§ Exercise brief
Copy, word for word, the lines of the listing below from the line with "43: (444, 225, 1.31)" up to and including the line with "56: (18, 471, 1.50)". Drop the pictures.

§ Exercise materials
────────────────────

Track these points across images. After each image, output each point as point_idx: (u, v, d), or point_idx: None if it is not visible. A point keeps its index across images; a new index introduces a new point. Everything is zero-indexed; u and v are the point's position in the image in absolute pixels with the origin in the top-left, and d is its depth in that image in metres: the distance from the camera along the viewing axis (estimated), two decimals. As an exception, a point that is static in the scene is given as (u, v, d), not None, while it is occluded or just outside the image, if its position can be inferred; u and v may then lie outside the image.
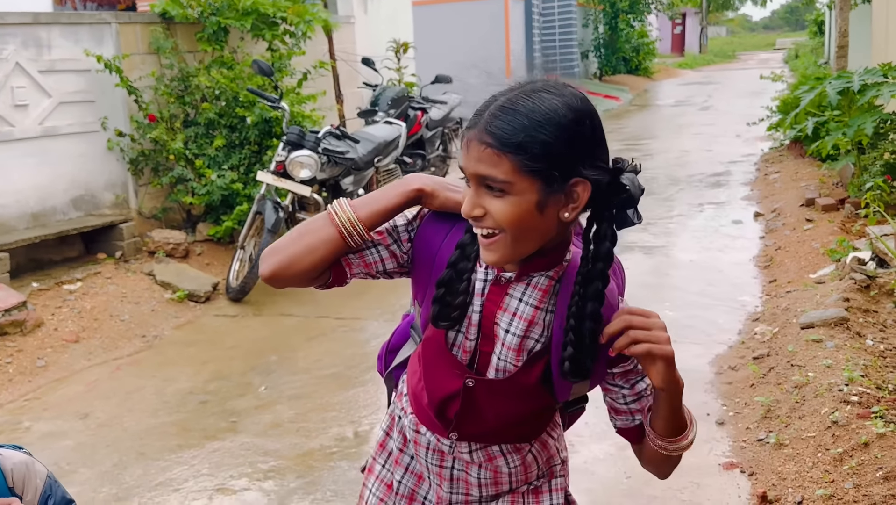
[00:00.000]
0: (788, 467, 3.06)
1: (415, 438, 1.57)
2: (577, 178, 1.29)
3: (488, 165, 1.27)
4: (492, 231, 1.31)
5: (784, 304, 4.75)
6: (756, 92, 17.76)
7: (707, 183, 9.13)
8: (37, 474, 1.54)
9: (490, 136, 1.27)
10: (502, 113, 1.28)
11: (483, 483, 1.57)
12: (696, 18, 42.03)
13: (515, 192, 1.28)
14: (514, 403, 1.46)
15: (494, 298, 1.42)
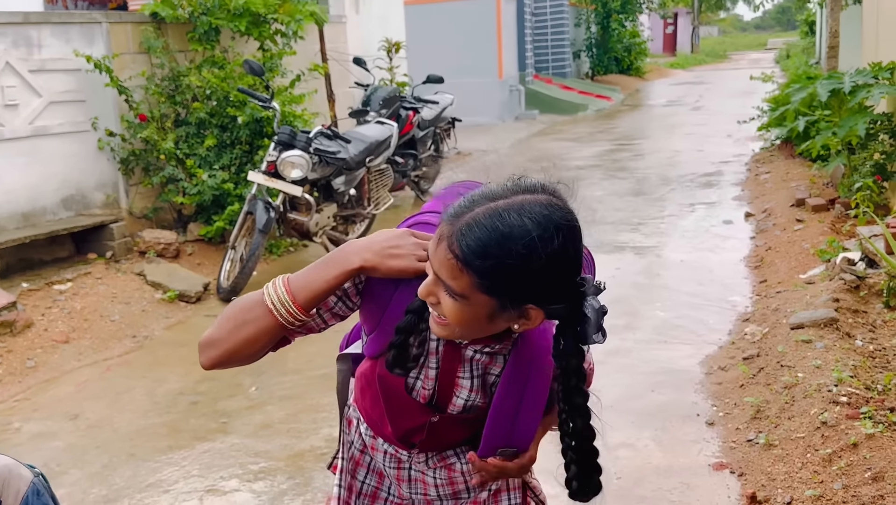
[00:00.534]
0: (778, 468, 3.07)
1: (372, 444, 1.62)
2: (530, 306, 1.29)
3: (449, 276, 1.27)
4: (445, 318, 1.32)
5: (774, 304, 4.76)
6: (747, 92, 17.80)
7: (698, 183, 9.15)
8: (20, 479, 1.52)
9: (458, 250, 1.25)
10: (478, 230, 1.24)
11: (439, 483, 1.61)
12: (688, 18, 42.09)
13: (469, 304, 1.28)
14: (477, 425, 1.50)
15: (451, 355, 1.45)
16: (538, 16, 20.24)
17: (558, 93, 18.64)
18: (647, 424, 3.67)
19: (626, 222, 7.48)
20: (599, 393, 3.72)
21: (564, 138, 13.72)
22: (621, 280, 5.72)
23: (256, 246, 5.67)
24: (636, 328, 4.84)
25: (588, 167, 10.66)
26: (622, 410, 3.83)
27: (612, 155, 11.67)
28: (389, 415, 1.53)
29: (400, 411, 1.51)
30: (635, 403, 3.90)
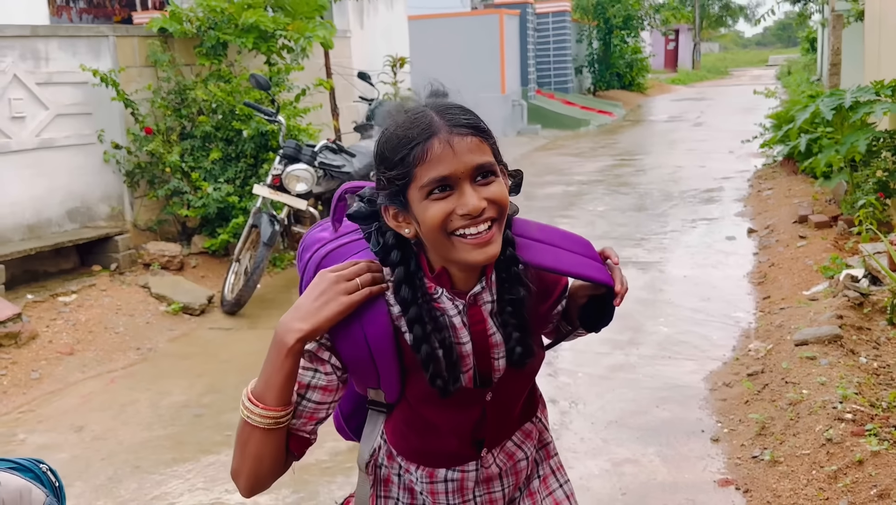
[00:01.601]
0: (783, 485, 3.07)
1: (430, 488, 1.56)
2: (502, 166, 1.39)
3: (480, 153, 1.33)
4: (490, 221, 1.33)
5: (778, 320, 4.77)
6: (749, 108, 17.87)
7: (700, 199, 9.18)
8: (32, 503, 1.50)
9: (468, 128, 1.32)
10: (459, 110, 1.34)
11: (507, 490, 1.60)
12: (689, 35, 42.27)
13: (499, 174, 1.36)
14: (530, 377, 1.55)
15: (476, 318, 1.44)
16: (541, 31, 20.33)
17: (560, 108, 18.71)
18: (651, 440, 3.67)
19: (628, 238, 7.49)
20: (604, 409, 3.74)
21: (567, 153, 13.76)
22: (625, 295, 5.71)
23: (261, 259, 5.68)
24: (640, 343, 4.85)
25: (590, 182, 10.69)
26: (627, 425, 3.83)
27: (614, 170, 11.70)
28: (447, 423, 1.49)
29: (454, 416, 1.48)
30: (640, 418, 3.90)
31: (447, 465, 1.54)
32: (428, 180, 1.30)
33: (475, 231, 1.32)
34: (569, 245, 1.50)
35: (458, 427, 1.49)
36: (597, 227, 7.96)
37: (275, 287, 6.39)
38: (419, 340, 1.38)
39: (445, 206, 1.31)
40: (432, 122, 1.32)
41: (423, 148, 1.30)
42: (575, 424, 3.86)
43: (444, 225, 1.31)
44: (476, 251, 1.33)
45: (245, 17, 6.62)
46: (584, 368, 4.50)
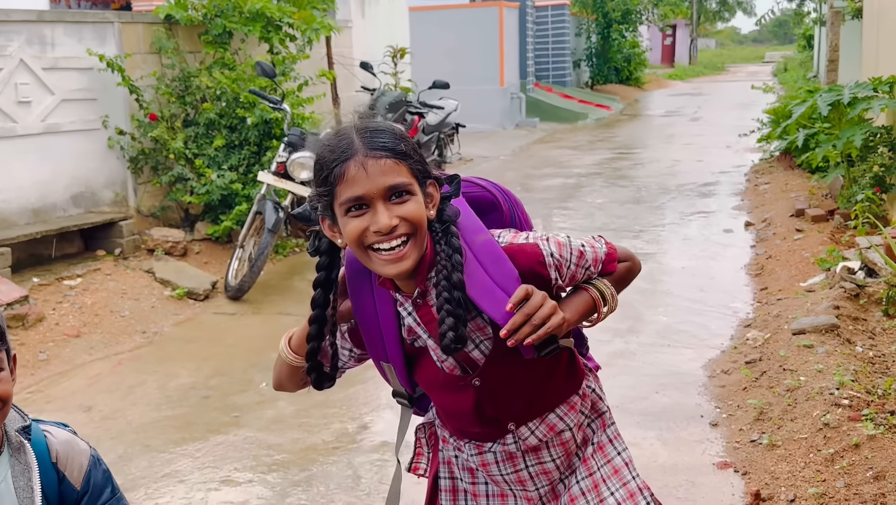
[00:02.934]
0: (781, 467, 3.15)
1: (481, 462, 1.68)
2: (430, 180, 1.51)
3: (394, 174, 1.44)
4: (404, 238, 1.45)
5: (775, 311, 4.85)
6: (745, 104, 17.96)
7: (698, 193, 9.25)
8: (81, 453, 1.59)
9: (384, 151, 1.44)
10: (376, 133, 1.46)
11: (558, 460, 1.68)
12: (687, 30, 42.34)
13: (415, 193, 1.46)
14: (523, 366, 1.58)
15: (428, 318, 1.55)
16: (540, 25, 20.38)
17: (558, 101, 18.77)
18: (651, 425, 3.75)
19: (627, 229, 7.57)
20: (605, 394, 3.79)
21: (565, 146, 13.82)
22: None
23: (265, 245, 5.74)
24: (639, 332, 4.93)
25: (589, 175, 10.76)
26: (627, 410, 3.91)
27: (612, 163, 11.77)
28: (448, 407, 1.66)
29: (453, 400, 1.63)
30: (640, 404, 3.98)
31: (486, 439, 1.66)
32: (345, 199, 1.45)
33: (387, 246, 1.45)
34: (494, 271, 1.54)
35: (458, 409, 1.63)
36: (595, 219, 8.03)
37: (278, 274, 6.45)
38: (312, 337, 1.59)
39: (360, 223, 1.45)
40: (351, 145, 1.44)
41: (340, 169, 1.44)
42: (576, 409, 3.93)
43: (361, 240, 1.46)
44: (388, 266, 1.47)
45: (251, 4, 6.66)
46: (584, 355, 4.56)
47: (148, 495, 3.31)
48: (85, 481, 1.56)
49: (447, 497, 1.79)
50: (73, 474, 1.55)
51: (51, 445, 1.55)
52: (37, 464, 1.51)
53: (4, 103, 5.68)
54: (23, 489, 1.49)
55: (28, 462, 1.51)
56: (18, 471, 1.50)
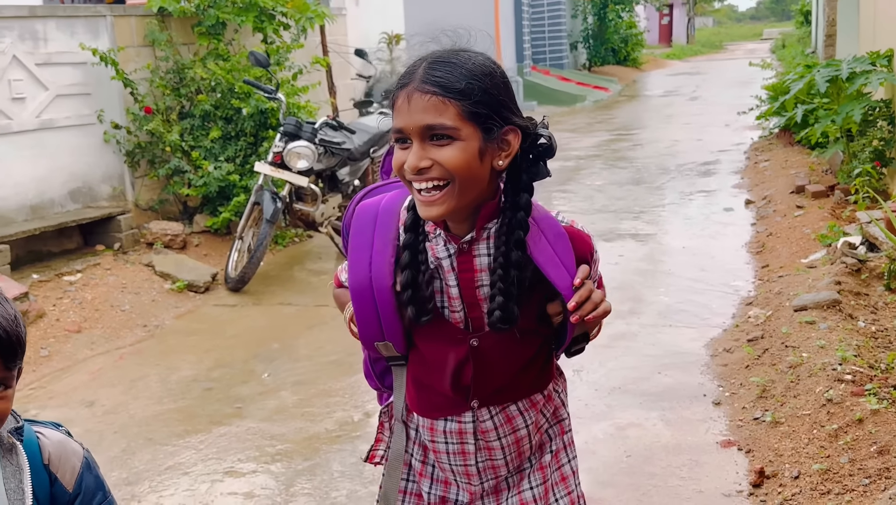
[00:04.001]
0: (785, 444, 3.14)
1: (433, 445, 1.64)
2: (509, 126, 1.41)
3: (435, 114, 1.36)
4: (438, 182, 1.39)
5: (777, 288, 4.84)
6: (744, 82, 17.87)
7: (697, 172, 9.22)
8: (73, 454, 1.56)
9: (433, 85, 1.36)
10: (440, 65, 1.38)
11: (509, 456, 1.64)
12: (684, 9, 42.12)
13: (461, 138, 1.37)
14: (519, 345, 1.55)
15: (465, 266, 1.50)
16: (535, 7, 20.28)
17: (556, 84, 18.69)
18: (654, 405, 3.74)
19: (627, 211, 7.55)
20: (607, 376, 3.82)
21: (563, 129, 13.77)
22: (624, 267, 5.79)
23: (264, 236, 5.72)
24: (641, 313, 4.92)
25: (588, 157, 10.73)
26: (630, 391, 3.90)
27: (611, 145, 11.74)
28: (434, 361, 1.57)
29: (441, 352, 1.56)
30: (642, 384, 3.97)
31: (444, 412, 1.60)
32: (392, 128, 1.42)
33: (418, 187, 1.41)
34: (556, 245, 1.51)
35: (442, 363, 1.56)
36: (595, 202, 8.01)
37: (277, 264, 6.44)
38: (405, 265, 1.49)
39: (400, 156, 1.41)
40: (413, 73, 1.40)
41: (396, 95, 1.41)
42: (579, 391, 3.93)
43: (401, 173, 1.42)
44: (422, 207, 1.43)
45: (244, -6, 6.63)
46: (586, 337, 4.55)
47: (152, 488, 3.32)
48: (77, 484, 1.54)
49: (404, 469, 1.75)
50: (65, 477, 1.53)
51: (43, 446, 1.53)
52: (28, 466, 1.49)
53: (-2, 100, 5.66)
54: (14, 491, 1.48)
55: (19, 464, 1.49)
56: (10, 473, 1.48)
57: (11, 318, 1.38)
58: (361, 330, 1.58)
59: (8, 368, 1.38)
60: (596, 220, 7.16)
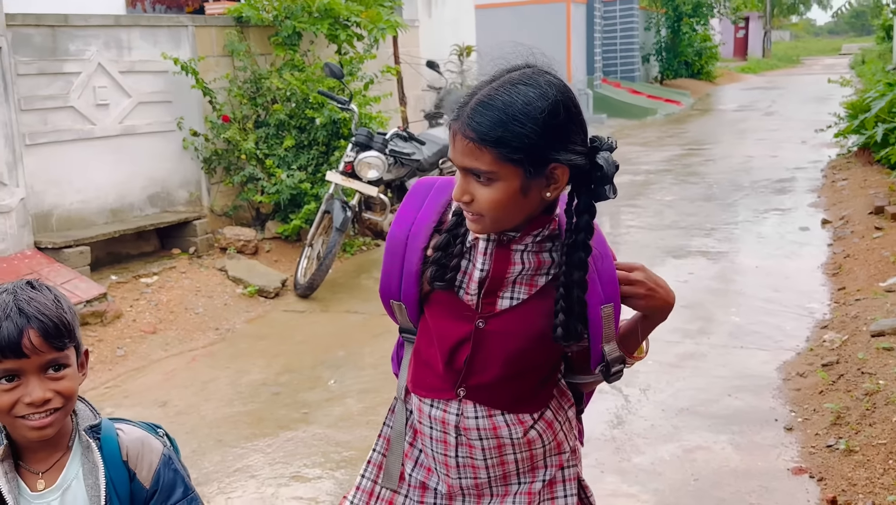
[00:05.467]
0: (859, 473, 3.06)
1: (420, 427, 1.67)
2: (555, 164, 1.42)
3: (472, 159, 1.42)
4: (476, 216, 1.47)
5: (853, 311, 4.71)
6: (822, 98, 17.46)
7: (772, 189, 9.03)
8: (152, 451, 1.61)
9: (472, 132, 1.40)
10: (482, 108, 1.41)
11: (489, 462, 1.63)
12: (760, 22, 41.34)
13: (500, 179, 1.42)
14: (522, 341, 1.56)
15: (501, 256, 1.53)
16: (608, 19, 20.14)
17: (627, 97, 18.53)
18: (723, 428, 3.67)
19: (698, 227, 7.43)
20: (675, 396, 3.76)
21: (633, 143, 13.64)
22: (694, 285, 5.70)
23: (333, 244, 5.80)
24: (711, 333, 4.83)
25: (658, 172, 10.60)
26: (698, 413, 3.84)
27: (682, 160, 11.58)
28: (438, 336, 1.60)
29: (447, 327, 1.59)
30: (712, 407, 3.90)
31: (432, 393, 1.63)
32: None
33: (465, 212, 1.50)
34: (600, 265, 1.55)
35: (444, 337, 1.59)
36: (665, 217, 7.91)
37: (346, 272, 6.52)
38: (448, 229, 1.56)
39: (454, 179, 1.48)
40: (463, 108, 1.44)
41: (450, 126, 1.47)
42: (645, 411, 3.88)
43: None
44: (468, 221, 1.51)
45: (320, 1, 6.74)
46: (653, 355, 4.45)
47: (221, 490, 3.39)
48: (154, 480, 1.57)
49: (382, 443, 1.79)
50: (142, 473, 1.57)
51: (122, 442, 1.57)
52: (103, 463, 1.54)
53: (83, 106, 5.86)
54: (91, 488, 1.53)
55: (95, 462, 1.54)
56: (87, 470, 1.54)
57: (52, 301, 1.47)
58: (382, 283, 1.65)
59: (56, 348, 1.45)
60: (665, 236, 7.07)
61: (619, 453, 3.47)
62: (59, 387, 1.46)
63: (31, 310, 1.45)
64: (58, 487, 1.52)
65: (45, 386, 1.45)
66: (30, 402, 1.43)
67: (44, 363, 1.44)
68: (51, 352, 1.45)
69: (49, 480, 1.53)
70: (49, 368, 1.46)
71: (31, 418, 1.44)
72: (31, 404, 1.43)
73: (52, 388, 1.45)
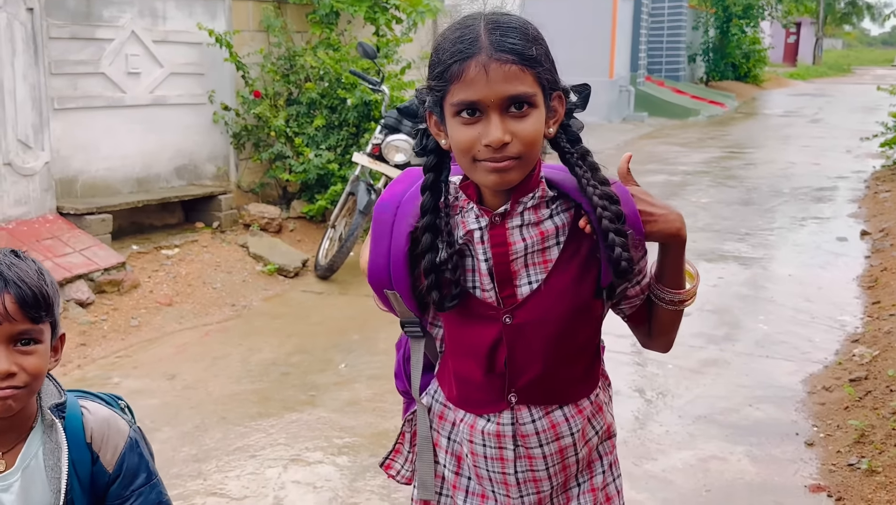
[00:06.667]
0: (880, 495, 2.91)
1: (471, 447, 1.52)
2: (556, 92, 1.36)
3: (517, 83, 1.29)
4: (516, 157, 1.32)
5: (887, 326, 4.53)
6: (870, 108, 17.03)
7: (812, 197, 8.80)
8: (117, 433, 1.52)
9: (512, 54, 1.28)
10: (507, 30, 1.30)
11: (552, 471, 1.51)
12: (812, 29, 40.59)
13: (537, 106, 1.31)
14: (558, 323, 1.43)
15: (498, 240, 1.41)
16: (655, 16, 19.83)
17: (670, 96, 18.25)
18: (741, 439, 3.53)
19: (732, 232, 7.25)
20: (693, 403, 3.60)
21: (673, 142, 13.41)
22: (724, 290, 5.53)
23: (356, 226, 5.73)
24: (736, 340, 4.68)
25: (695, 173, 10.39)
26: (716, 421, 3.70)
27: (721, 162, 11.34)
28: (465, 347, 1.47)
29: (473, 336, 1.46)
30: (730, 416, 3.76)
31: (482, 408, 1.49)
32: (458, 100, 1.32)
33: (491, 158, 1.32)
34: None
35: (475, 346, 1.46)
36: (699, 219, 7.72)
37: (368, 256, 6.43)
38: (425, 248, 1.41)
39: (470, 132, 1.32)
40: (476, 40, 1.30)
41: (460, 67, 1.30)
42: (661, 416, 3.75)
43: (469, 152, 1.33)
44: (492, 175, 1.33)
45: (358, -18, 6.66)
46: (674, 360, 4.36)
47: (219, 468, 3.32)
48: (118, 465, 1.49)
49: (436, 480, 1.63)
50: (106, 456, 1.49)
51: (86, 423, 1.49)
52: (66, 444, 1.46)
53: (114, 73, 5.83)
54: (52, 469, 1.45)
55: (58, 442, 1.46)
56: (49, 450, 1.46)
57: (34, 272, 1.39)
58: (371, 271, 1.50)
59: (33, 320, 1.37)
60: (698, 238, 6.90)
61: (630, 458, 3.34)
62: (26, 362, 1.37)
63: (11, 275, 1.36)
64: (17, 467, 1.44)
65: (12, 359, 1.35)
66: None
67: (14, 333, 1.36)
68: (24, 322, 1.36)
69: (10, 461, 1.44)
70: (19, 341, 1.37)
71: None
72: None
73: (19, 362, 1.36)
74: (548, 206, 1.43)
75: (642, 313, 1.55)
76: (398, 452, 1.65)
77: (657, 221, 1.44)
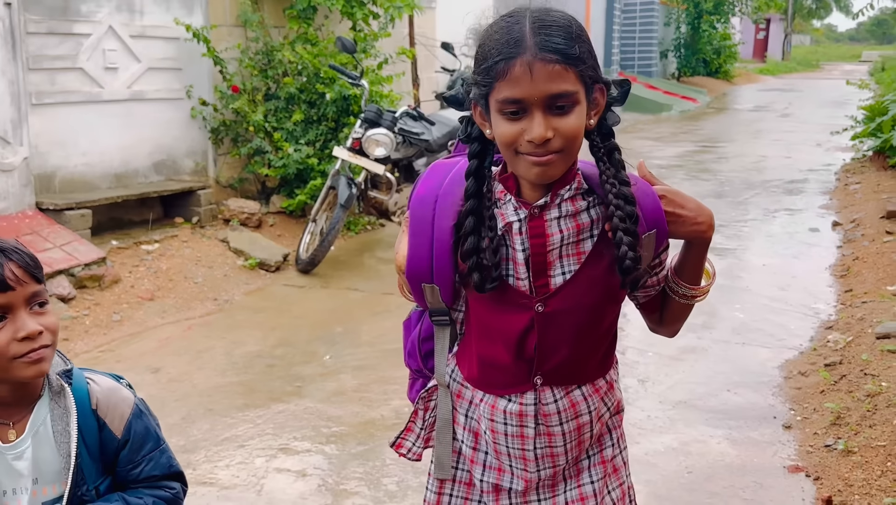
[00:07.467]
0: (856, 474, 3.00)
1: (492, 425, 1.57)
2: (598, 85, 1.40)
3: (560, 81, 1.33)
4: (555, 153, 1.36)
5: (859, 313, 4.63)
6: (839, 102, 17.31)
7: (784, 189, 8.94)
8: (123, 400, 1.56)
9: (555, 54, 1.32)
10: (551, 30, 1.34)
11: (569, 446, 1.57)
12: (781, 25, 41.04)
13: (579, 102, 1.36)
14: (587, 313, 1.49)
15: (536, 231, 1.46)
16: (627, 12, 19.99)
17: (643, 91, 18.38)
18: (720, 423, 3.61)
19: (706, 223, 7.33)
20: (673, 388, 3.67)
21: (646, 137, 13.53)
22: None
23: (337, 220, 5.75)
24: (713, 328, 4.77)
25: (670, 167, 10.51)
26: (696, 406, 3.78)
27: (694, 156, 11.48)
28: (496, 332, 1.51)
29: (504, 321, 1.50)
30: (710, 401, 3.84)
31: (505, 389, 1.54)
32: (503, 98, 1.36)
33: (538, 160, 1.37)
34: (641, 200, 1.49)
35: (505, 332, 1.51)
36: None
37: (348, 250, 6.46)
38: (468, 232, 1.45)
39: (514, 127, 1.36)
40: (522, 39, 1.34)
41: (505, 66, 1.34)
42: (642, 402, 3.82)
43: (512, 145, 1.37)
44: (535, 168, 1.38)
45: (336, -24, 6.67)
46: (653, 347, 4.43)
47: (207, 458, 3.34)
48: (126, 430, 1.54)
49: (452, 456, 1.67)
50: (113, 423, 1.54)
51: (92, 391, 1.53)
52: (76, 409, 1.50)
53: (92, 68, 5.80)
54: (60, 434, 1.49)
55: (67, 406, 1.50)
56: (57, 415, 1.50)
57: (18, 243, 1.50)
58: (411, 265, 1.52)
59: (37, 279, 1.47)
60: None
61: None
62: (46, 322, 1.46)
63: (7, 245, 1.45)
64: (27, 434, 1.48)
65: (36, 320, 1.44)
66: (25, 335, 1.42)
67: (28, 296, 1.44)
68: (33, 283, 1.45)
69: (20, 430, 1.49)
70: (34, 304, 1.46)
71: (28, 356, 1.43)
72: (27, 339, 1.42)
73: (41, 322, 1.45)
74: (584, 197, 1.47)
75: (655, 302, 1.62)
76: (410, 430, 1.68)
77: (684, 223, 1.51)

────────────────────

§ Response
43: (444, 225, 1.31)
44: (476, 251, 1.33)
45: (245, 17, 6.62)
46: (584, 368, 4.50)
[00:02.934]
0: (781, 467, 3.15)
1: (481, 462, 1.68)
2: (430, 180, 1.51)
3: (394, 174, 1.44)
4: (404, 238, 1.45)
5: (775, 311, 4.85)
6: (745, 104, 17.96)
7: (698, 193, 9.25)
8: (81, 453, 1.59)
9: (384, 151, 1.44)
10: (376, 133, 1.46)
11: (558, 460, 1.68)
12: (687, 30, 42.34)
13: (415, 193, 1.46)
14: (523, 366, 1.58)
15: (428, 318, 1.55)
16: (540, 25, 20.38)
17: (558, 101, 18.77)
18: (651, 425, 3.75)
19: (627, 229, 7.57)
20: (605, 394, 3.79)
21: (565, 146, 13.82)
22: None
23: (265, 245, 5.74)
24: (639, 332, 4.93)
25: (589, 175, 10.76)
26: (627, 410, 3.91)
27: (612, 163, 11.77)
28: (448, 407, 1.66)
29: (453, 400, 1.63)
30: (640, 404, 3.98)
31: (486, 439, 1.66)
32: (345, 199, 1.45)
33: (387, 246, 1.45)
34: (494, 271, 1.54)
35: (458, 409, 1.63)
36: (595, 219, 8.03)
37: (278, 274, 6.45)
38: (312, 337, 1.59)
39: (360, 223, 1.45)
40: (351, 145, 1.44)
41: (340, 169, 1.44)
42: (576, 409, 3.93)
43: (361, 240, 1.46)
44: (388, 266, 1.47)
45: (251, 4, 6.66)
46: (584, 355, 4.56)
47: (148, 495, 3.31)
48: (85, 481, 1.56)
49: (447, 497, 1.79)
50: (73, 474, 1.55)
51: (51, 445, 1.55)
52: (37, 464, 1.51)
53: (4, 103, 5.68)
54: (23, 489, 1.49)
55: (28, 462, 1.51)
56: (18, 471, 1.50)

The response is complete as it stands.